About the Position
The Department of Civil Engineering at the University of Memphis invites applications for one fully funded Ph.D. position in Environmental Engineering, starting either Spring 2025 or Fall 2025. Research areas encompass a variety of topics, including water quality sensor design (nutrients, metals, PFAS, etc.), wastewater treatment techniques (biological process, membrane filtration, etc.), and machine learning applications in environmental engineering. The Ph.D. students will be supervised by Dr. Yuankai Huang (https://www.memphis.edu/ce/people/huang.php).
The position covers tuition, offers competitive stipends, and includes benefits such as health insurance and conference travel fees. Students will work with interdisciplinary research teams at the University of Memphis to address critical environmental challenges. Dr. Huang will provide tailored mentoring plans based on the student's research background and career goals and fund professional development activities.
How to Apply
We welcome candidates with a bachelor's degree in Environmental Engineering, Civil Engineering, Chemical Engineering, or a related field. Ideal candidates should be self-motivated, able to work independently or as part of a team, and possess strong communication skills. While a Master's degree is preferred, it is not required.

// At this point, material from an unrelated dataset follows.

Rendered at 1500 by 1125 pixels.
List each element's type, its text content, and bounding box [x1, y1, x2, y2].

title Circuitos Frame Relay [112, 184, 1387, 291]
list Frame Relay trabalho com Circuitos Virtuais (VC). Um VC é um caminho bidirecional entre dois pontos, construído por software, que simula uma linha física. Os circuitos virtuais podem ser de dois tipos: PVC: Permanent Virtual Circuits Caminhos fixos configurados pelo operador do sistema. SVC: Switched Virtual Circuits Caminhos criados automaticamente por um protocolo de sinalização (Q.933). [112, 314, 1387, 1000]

Interested candidates are encouraged to email Dr. Yuankai Huang (yuankai.huang@memphis.edu) with "UofM CE Graduate Application" as the subject. Please attach a single PDF containing your CV (with publications if possible), transcripts, TOEFL/IELTS scores (for international candidates), and contact information for three references. Applications will be reviewed on a rolling basis. Admission requirements are available at: https://www.memphis.edu/ce/future-students/phd.php
About Dr. Yuankai Huang
Dr. Yuankai Huang is currently an Assistant Professor in the Department of Civil Engineering at the University of Memphis. His research tackles crucial water-resource-energy-sensor-data challenges. He focuses on real-time water quality monitoring, developing sustainable water treatment technologies, and employing computational methods in the Water-Energy-Food Nexus.